Ich komme zum Schluss.
Mich hat das Internet lange Zeit nicht wirklich interessiert, weil ich es fälschlicherweise nur als Verstärker gesehen habe, im Guten wie im Bösen. Jaron Lanier, der auch hierzulande bekannte Internetpionier, ausgezeichnet mit dem Friedenspreis des Deutschen Buchhandels, nennt heute Google, Facebook, Twitter & Co. allerdings sehr klar und nachdrücklich nur noch „Brandverstärker".

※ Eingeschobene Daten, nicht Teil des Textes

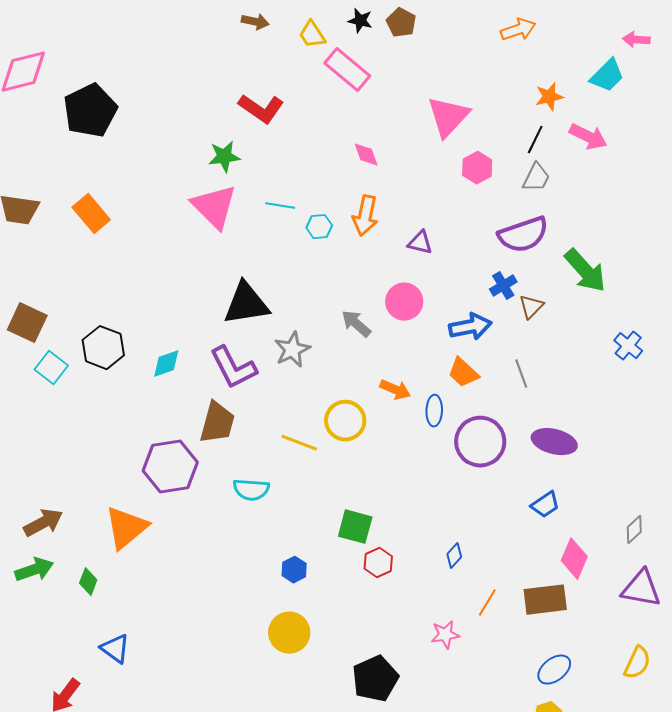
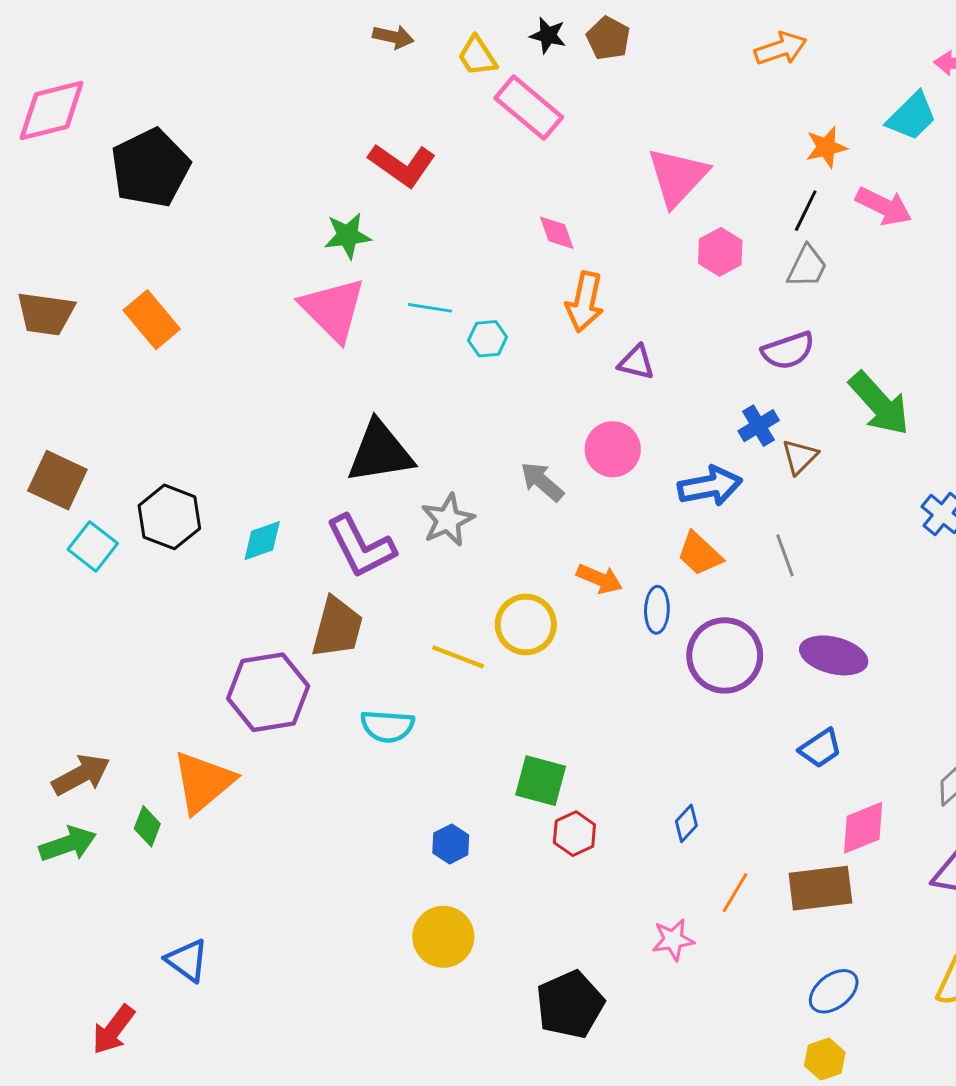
orange arrow: (365, 216) -> (585, 302), moved
purple semicircle: (523, 235) -> (788, 351), size x0.7
pink diamond: (574, 559) -> (863, 828), turned 45
green diamond: (88, 582) -> (147, 826), moved

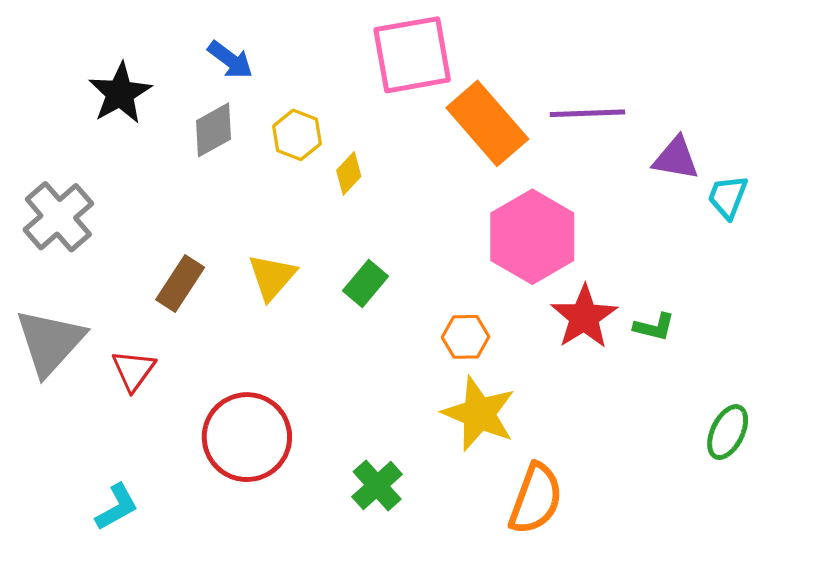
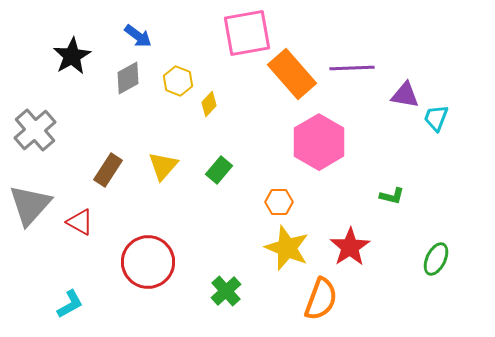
red star: (584, 317) -> (350, 247), moved
red triangle: (133, 370) -> (80, 222), turned -36

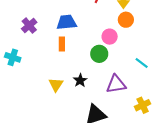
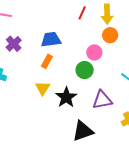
orange rectangle: (62, 44) -> (47, 61), turned 32
black star: (80, 80) -> (66, 97), size x1.5
yellow triangle: (56, 85) -> (43, 88), moved

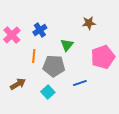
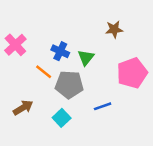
blue cross: (40, 30) -> (60, 51), moved, turned -32
orange line: (34, 56) -> (44, 72), turned -56

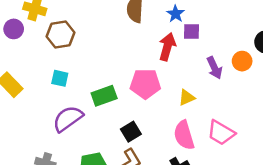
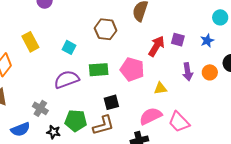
blue star: (176, 14) -> (207, 41), moved
brown hexagon: (61, 34) -> (106, 29), moved
pink semicircle: (184, 135) -> (151, 116), turned 65

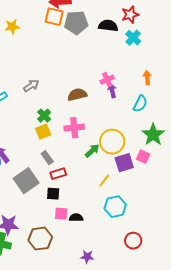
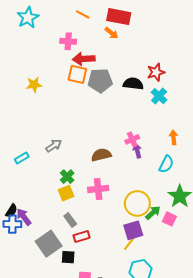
green arrow: (92, 151) -> (153, 213), moved
purple square: (124, 163) -> (133, 230), moved
black square: (53, 194) -> (68, 257), moved

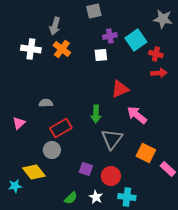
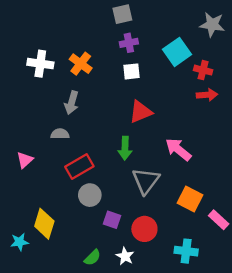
gray arrow: (55, 26) -> (72, 103), moved
purple cross: (110, 36) -> (129, 43), moved
red triangle: (120, 89) -> (141, 112), moved
gray circle: (52, 150) -> (90, 195), moved
yellow diamond: (34, 172) -> (44, 224), turned 55
cyan cross: (127, 197) -> (186, 251), moved

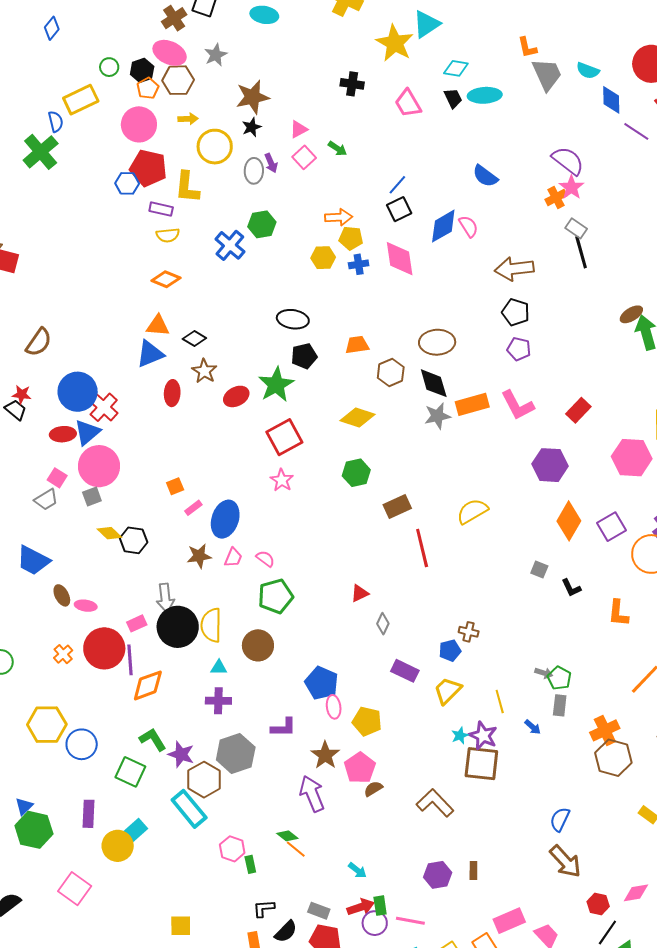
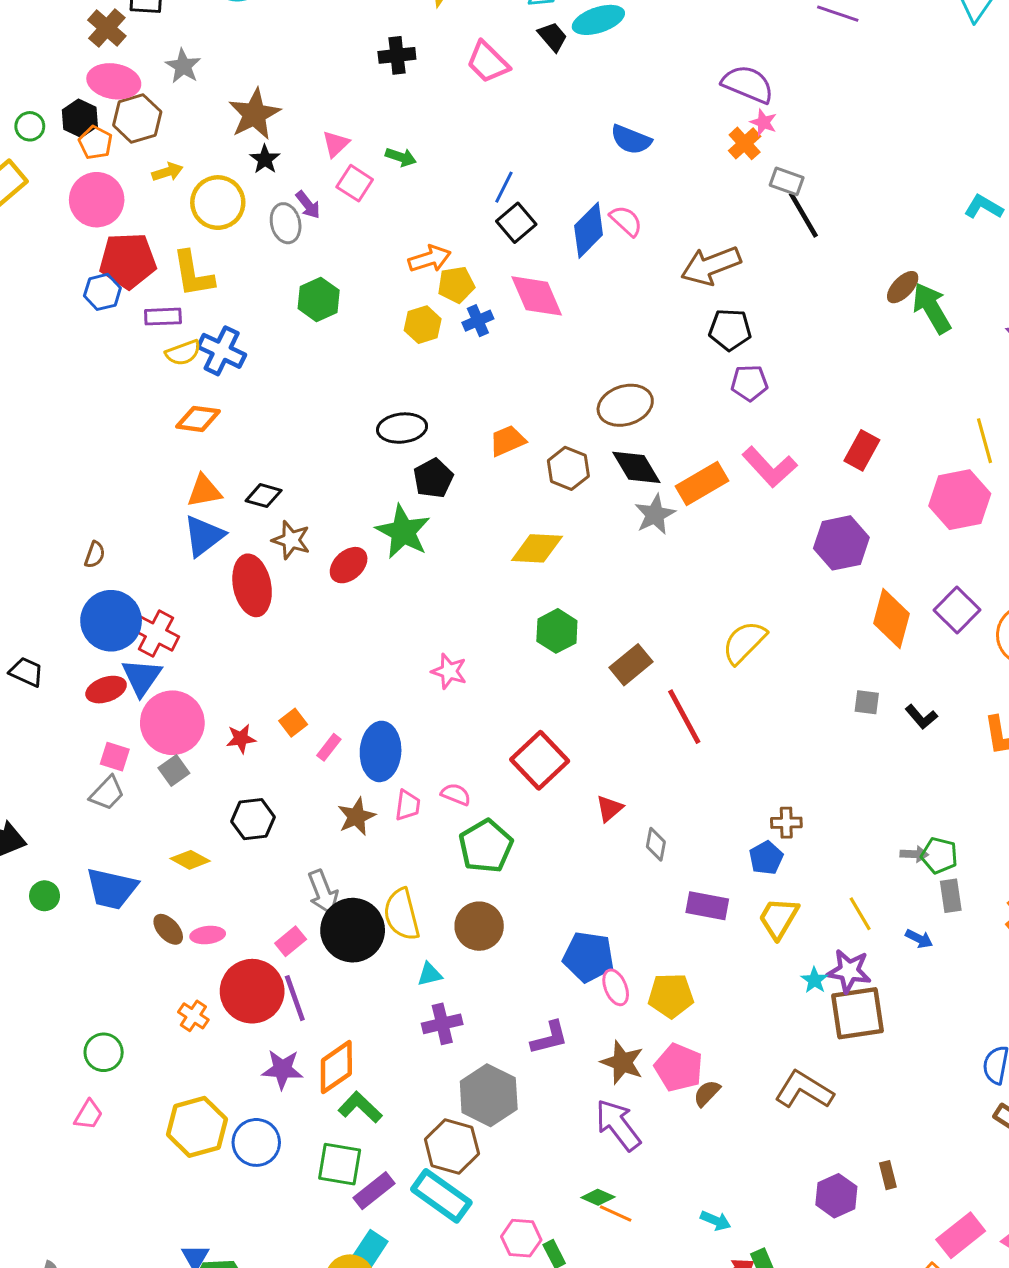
pink star: (571, 187) -> (764, 122), size x0.7
blue cross: (230, 245) -> (222, 351), moved
brown semicircle: (39, 342) -> (95, 555), moved, size x0.6
red ellipse: (172, 393) -> (252, 585), size x1.5
red star: (22, 394) -> (241, 739), moved
red square: (284, 437) -> (540, 760), moved
yellow diamond: (109, 533) -> (190, 860), moved
orange diamond: (148, 685) -> (336, 1067), moved
purple star: (181, 754) -> (282, 1069), moved
purple rectangle: (89, 814) -> (374, 1191), moved, turned 64

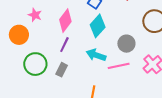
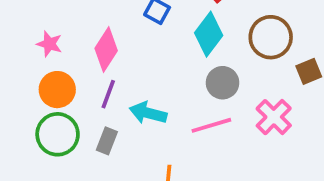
cyan diamond: (98, 26) -> (209, 34), moved
orange circle: (19, 35) -> (57, 90), moved
cyan arrow: (96, 55) -> (148, 113), moved

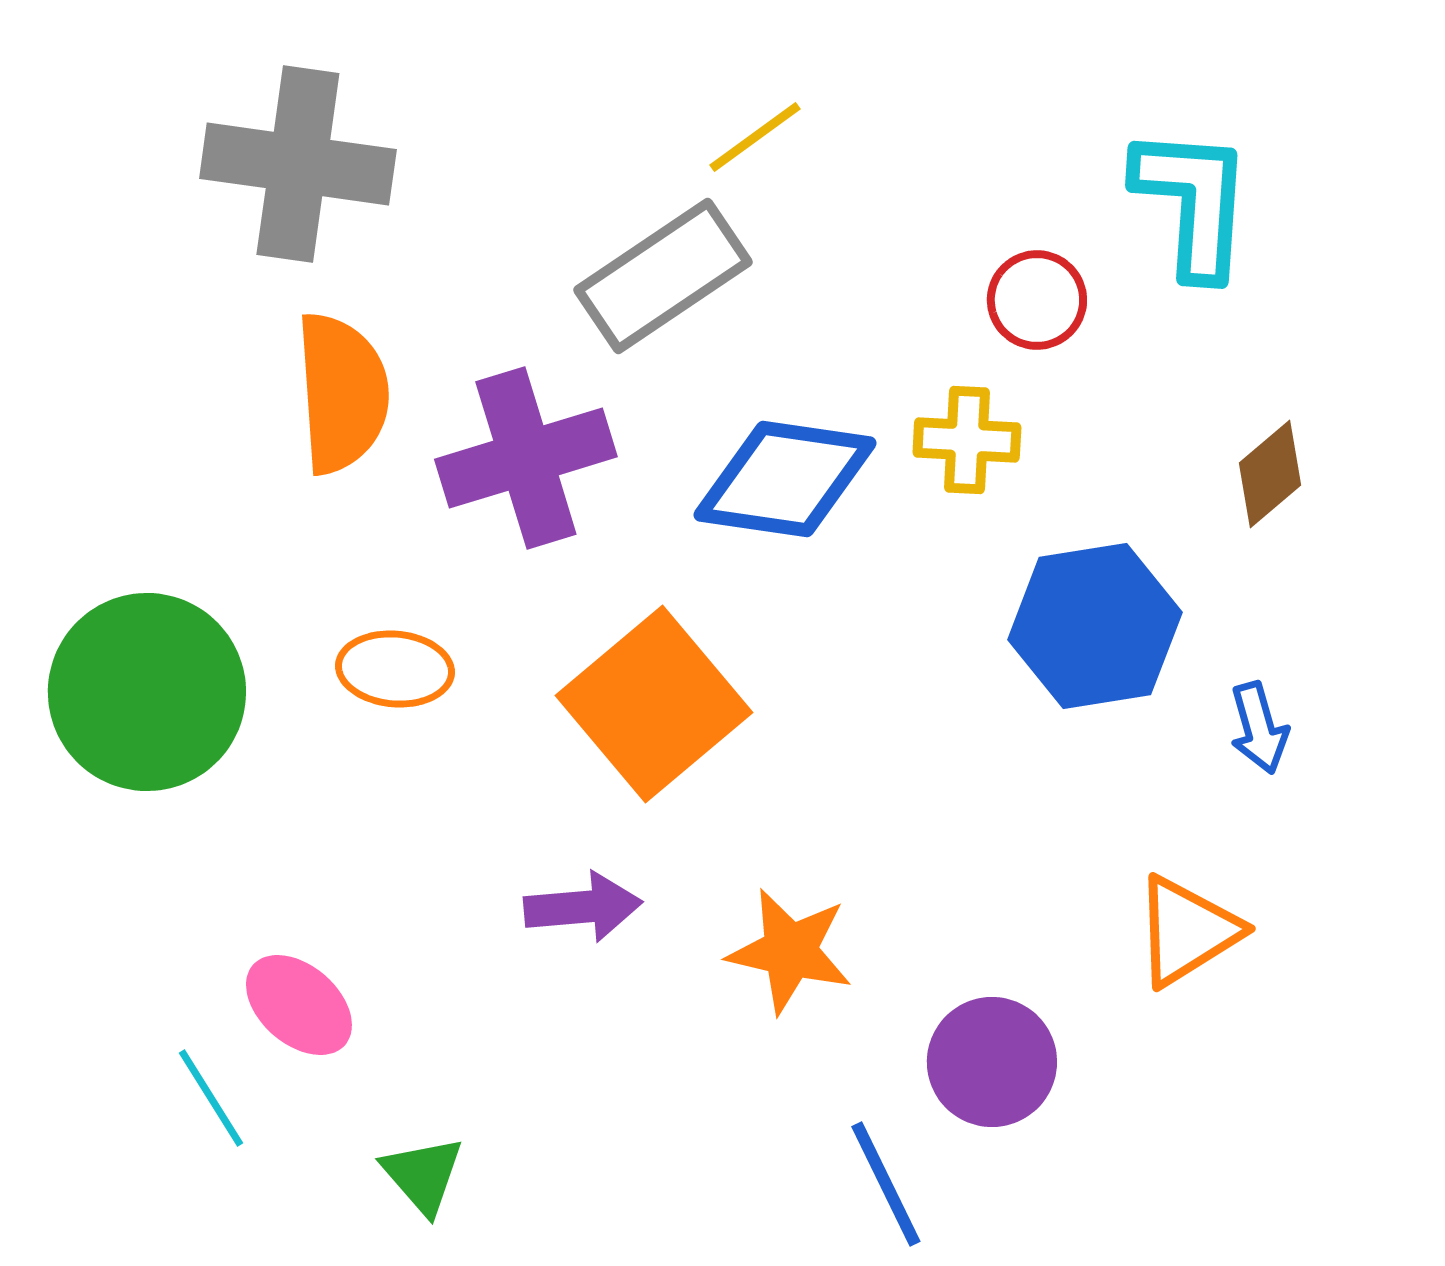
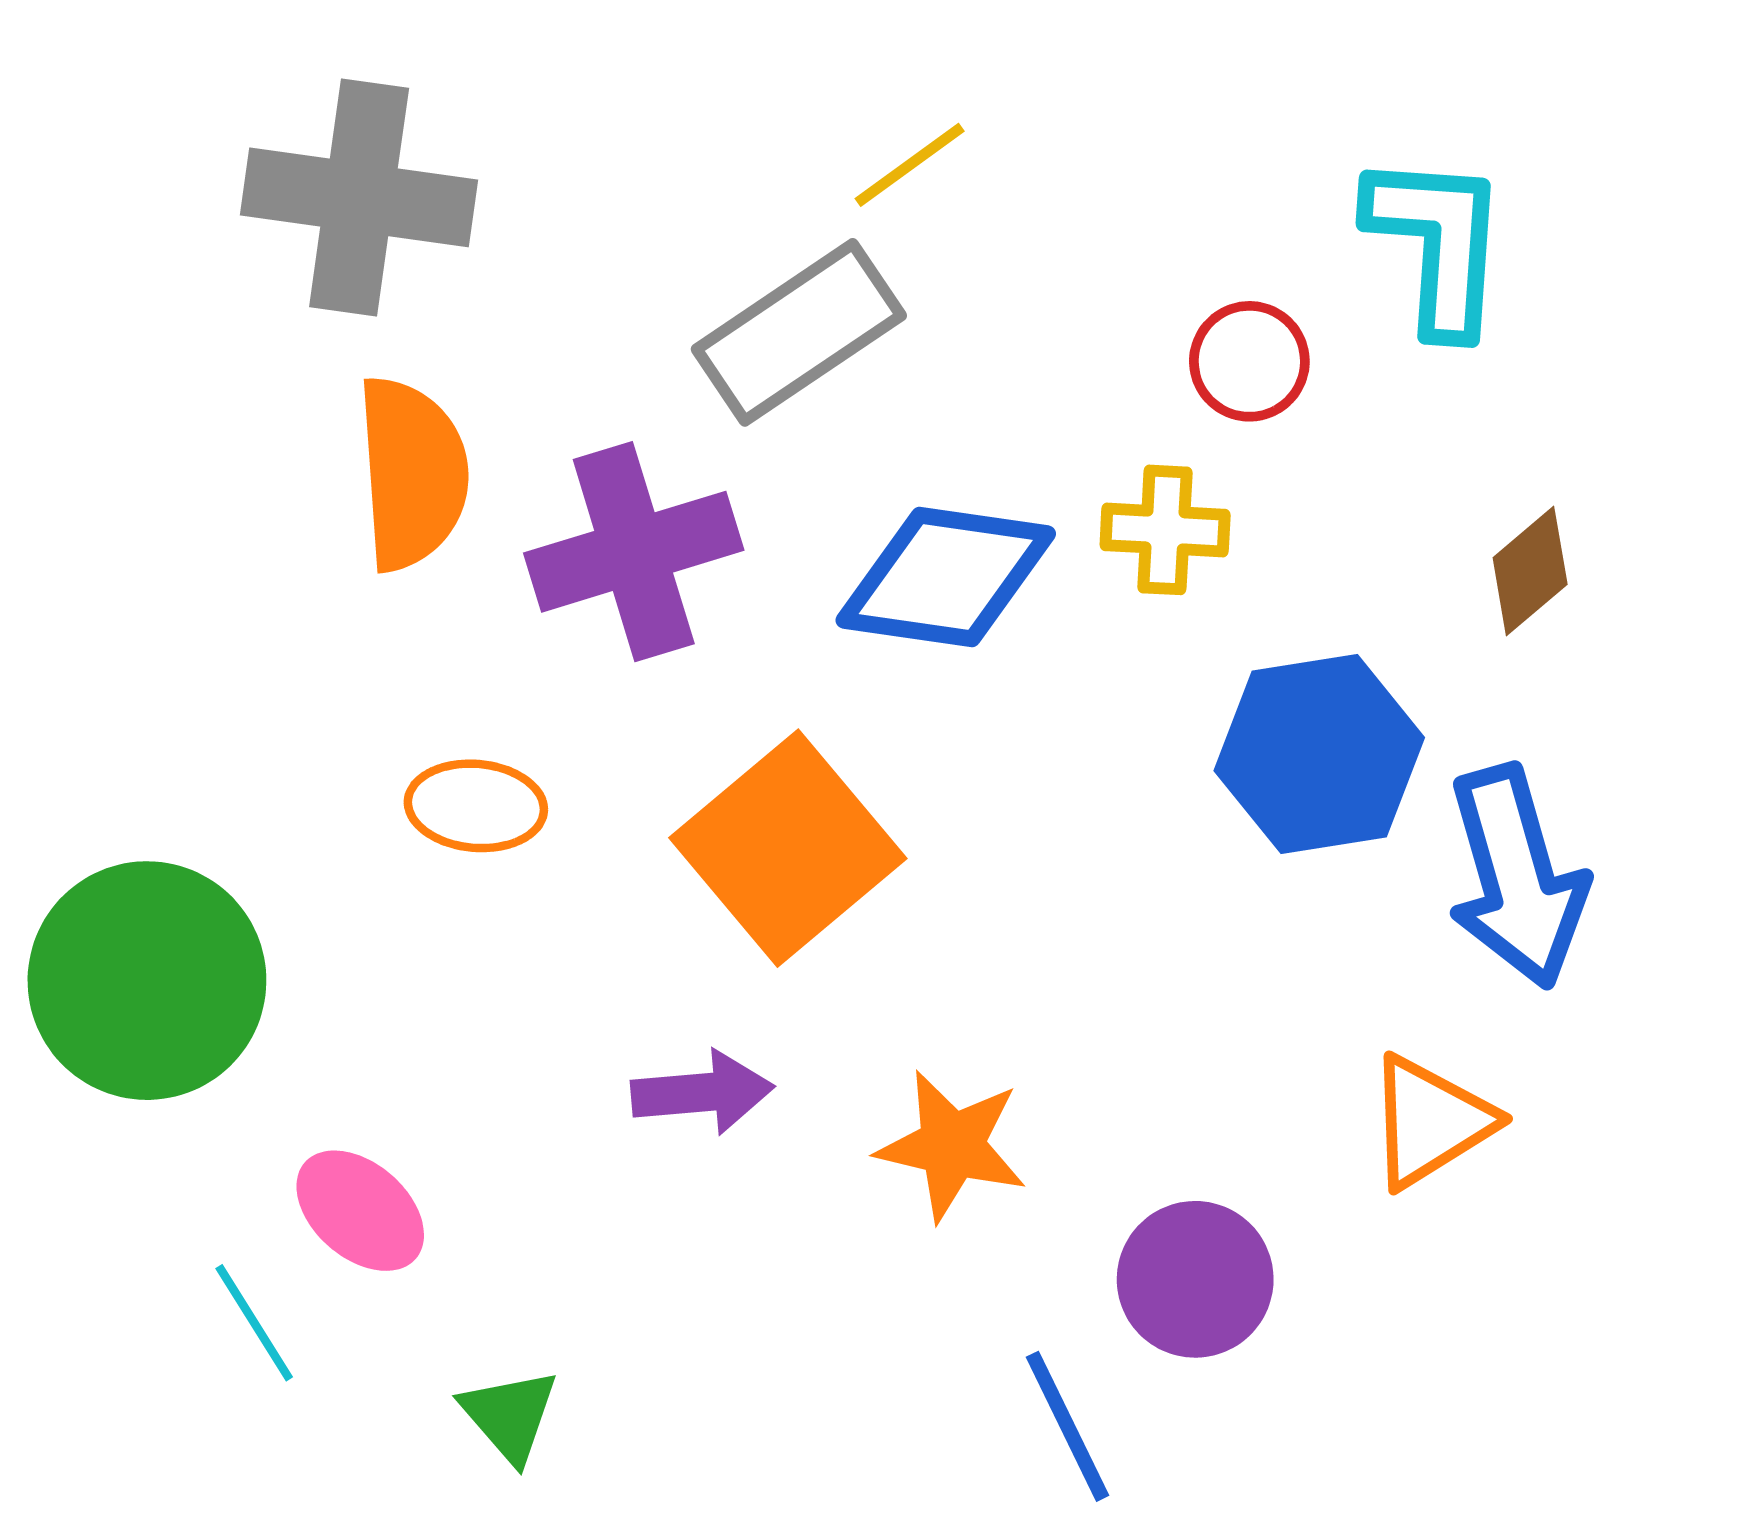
green circle: (147, 692) -> (147, 981), moved
blue arrow: (1259, 728) -> (1517, 877), size x2.0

In einem Interview sagte er in diesem Jahr: „All die Eltern, die bei Google und Facebook arbeiten, erlauben ihren Kindern nicht, die Produkte zu benutzen, die sie selbst entwickeln."
Wir müssen uns Gedanken über Besteuerung, Urheberrecht und Eigentumsverhältnisse machen. Es kann aber nicht schaden, sich an Marshall McLuhan und seine These zu erinnern: Das Medium ist die Botschaft. Der tatsächliche Raum, in dem Menschen körperlich anwesend sind, ihre Namen nennen, die andere oder den anderen ansehen, reden und zuhören, sich anschreien oder anlächeln, erscheint mir mittlerweile als ein Wert an sich, und insofern erscheint mir auch das heutige Zusammensein bereits als ein Gewinn.